* **THE TASK**:
The listing that follows must be retyped in full, exactly.

* **MATERIAL PROVIDED**:

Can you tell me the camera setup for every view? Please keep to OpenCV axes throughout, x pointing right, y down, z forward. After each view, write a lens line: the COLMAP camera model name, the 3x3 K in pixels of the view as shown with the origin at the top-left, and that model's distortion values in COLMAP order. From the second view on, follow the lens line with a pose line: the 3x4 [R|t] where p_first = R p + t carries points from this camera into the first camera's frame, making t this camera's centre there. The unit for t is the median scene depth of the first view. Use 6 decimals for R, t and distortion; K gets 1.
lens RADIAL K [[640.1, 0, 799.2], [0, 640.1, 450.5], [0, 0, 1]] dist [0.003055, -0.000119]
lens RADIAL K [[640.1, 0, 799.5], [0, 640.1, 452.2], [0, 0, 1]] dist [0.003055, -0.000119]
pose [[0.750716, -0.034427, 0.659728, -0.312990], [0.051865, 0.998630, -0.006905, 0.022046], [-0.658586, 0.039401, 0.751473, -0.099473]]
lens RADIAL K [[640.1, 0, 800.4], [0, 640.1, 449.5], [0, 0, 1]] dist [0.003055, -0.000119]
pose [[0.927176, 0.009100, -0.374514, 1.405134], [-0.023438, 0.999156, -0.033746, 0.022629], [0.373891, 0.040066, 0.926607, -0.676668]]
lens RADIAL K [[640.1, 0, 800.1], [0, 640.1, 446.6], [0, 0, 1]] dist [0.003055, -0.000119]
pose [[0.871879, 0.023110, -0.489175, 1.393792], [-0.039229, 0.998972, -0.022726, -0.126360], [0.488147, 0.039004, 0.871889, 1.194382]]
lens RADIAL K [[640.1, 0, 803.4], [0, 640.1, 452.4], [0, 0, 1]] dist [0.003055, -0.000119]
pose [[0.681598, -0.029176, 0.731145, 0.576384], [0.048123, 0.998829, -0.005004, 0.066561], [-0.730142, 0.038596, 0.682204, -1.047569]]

* **RESULT OF THE TASK**:
Can you tell me the camera setup for every view? Please keep to OpenCV axes throughout, x pointing right, y down, z forward. After each view, write a lens line: the COLMAP camera model name, the 3x3 K in pixels of the view as shown with the origin at the top-left, and that model's distortion values in COLMAP order. From the second view on, follow the lens line with a pose line: the 3x4 [R|t] where p_first = R p + t carries points from this camera into the first camera's frame, making t this camera's centre there. The unit for t is the median scene depth of the first view. Use 6 decimals for R, t and distortion; K gets 1.
lens RADIAL K [[640.1, 0, 799.2], [0, 640.1, 450.5], [0, 0, 1]] dist [0.003055, -0.000119]
lens RADIAL K [[640.1, 0, 799.5], [0, 640.1, 452.2], [0, 0, 1]] dist [0.003055, -0.000119]
pose [[0.750716, -0.034427, 0.659728, -0.312990], [0.051865, 0.998630, -0.006905, 0.022046], [-0.658586, 0.039401, 0.751473, -0.099473]]
lens RADIAL K [[640.1, 0, 800.4], [0, 640.1, 449.5], [0, 0, 1]] dist [0.003055, -0.000119]
pose [[0.927176, 0.009100, -0.374514, 1.405134], [-0.023438, 0.999156, -0.033746, 0.022629], [0.373891, 0.040066, 0.926607, -0.676668]]
lens RADIAL K [[640.1, 0, 800.1], [0, 640.1, 446.6], [0, 0, 1]] dist [0.003055, -0.000119]
pose [[0.871879, 0.023110, -0.489175, 1.393792], [-0.039229, 0.998972, -0.022726, -0.126360], [0.488147, 0.039004, 0.871889, 1.194382]]
lens RADIAL K [[640.1, 0, 803.4], [0, 640.1, 452.4], [0, 0, 1]] dist [0.003055, -0.000119]
pose [[0.681598, -0.029176, 0.731145, 0.576384], [0.048123, 0.998829, -0.005004, 0.066561], [-0.730142, 0.038596, 0.682204, -1.047569]]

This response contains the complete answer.